New Requirements for Hospital Discharge Plans and Instructions to Caregivers
On October 26, 2015, Governor Andrew Cuomo signed into law the Caregiver Advise, Record and Enable Act (the “CARE Act”). The CARE Act sets forth the hospital’s obligation to provide each patient the ability to identify individual caregivers who will be involved in the patient’s post-hospital care, and requires hospitals to develop the patient’s discharge plan in collaboration with the identified caregivers.
The CARE Act acknowledges that family members, friends and other community members often assist patients post-discharge with limitations in daily living, as well as more complex medical tasks (e.g., multiple medicine administration, wound care, and operation of medical equipment).
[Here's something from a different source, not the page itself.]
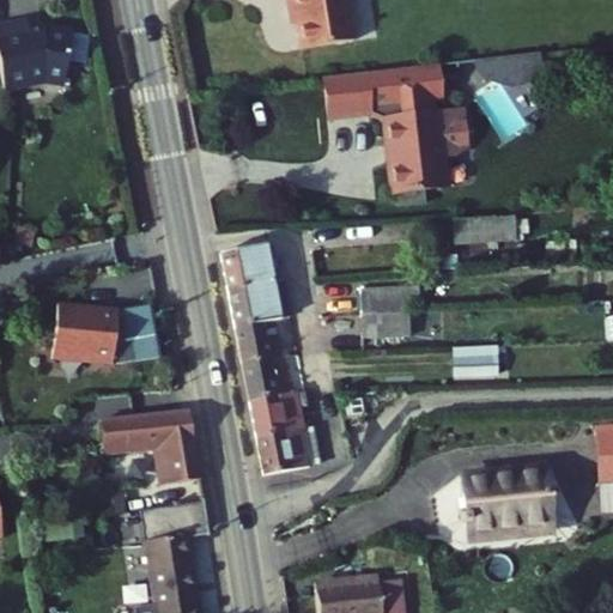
[(307,0),(315,48),(368,40),(362,0),(307,0)]
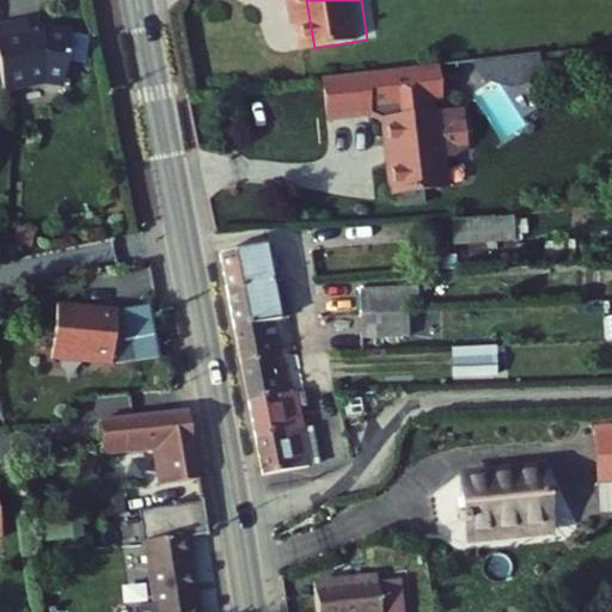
[(23,34),(0,37),(0,103),(40,96),(57,99),(67,47),(40,41),(25,44),(23,34)]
However, many caregivers find that they are often left out of discussions involving a patient's care while in the hospital and, upon the patient's discharge, receive little to no instruction on the tasks they are expected to perform for the patient under the patient’s discharge plan in the patient’s residence. The CARE Act enables identified caregivers to be included in discharge planning so they can provide adequate post-hospital care, and in the process is intended to help patients avoid costly, unnecessary hospital readmissions.
Under the CARE Act, hospitals are required to:
- Provide an opportunity for a patient, or patient’s legal guardian, to designate at least one caregiver whom the hospital must include in discharge planning and with whom the hospital must share post-discharge care (referred to as “after-care”) information or instruction;
- Record the identified caregiver’s name, relationship to the patient, telephone number, and address in the patient’s medical record;
- Record if the patient or legal guardian declines or refuses to identify caregivers;
- Request the written consent of the patient, or the patient’s legal guardian, to release medical information to the identified caregiver in accordance with the requirements of HIPAA and state law. If the patient or the patient’s legal guardian declines to grant consent, the hospital is not obligated to share information in the discharge plan;
- Notify the identified caregiver of the patient’s discharge or transfer as soon as the date/time of the discharge or transfer is anticipated;
- Consult with the identified caregiver, along with the patient, in developing the discharge plan;
- Share with the caregiver a description of all after-care tasks, taking into account the caregiver’s capabilities and limitations and issue a discharge plan describing the patient’s after-care needs at the patient’s residence;
- Provide the caregiver with information on health care, community resources, and long-term services and supports necessary to successfully carry out the patient’s discharge plan;
- Offer the identified caregiver instruction in and demonstration of all after-care tasks described in the discharge plan in a culturally competent manner, with an opportunity to have their questions answered; and
- Document in the patient’s medical record the instructions given to the caregiver, including date, time and content of the instructions. New York is the 18th state to pass a version of the CARE Act. It will take effect on April 24, 2016.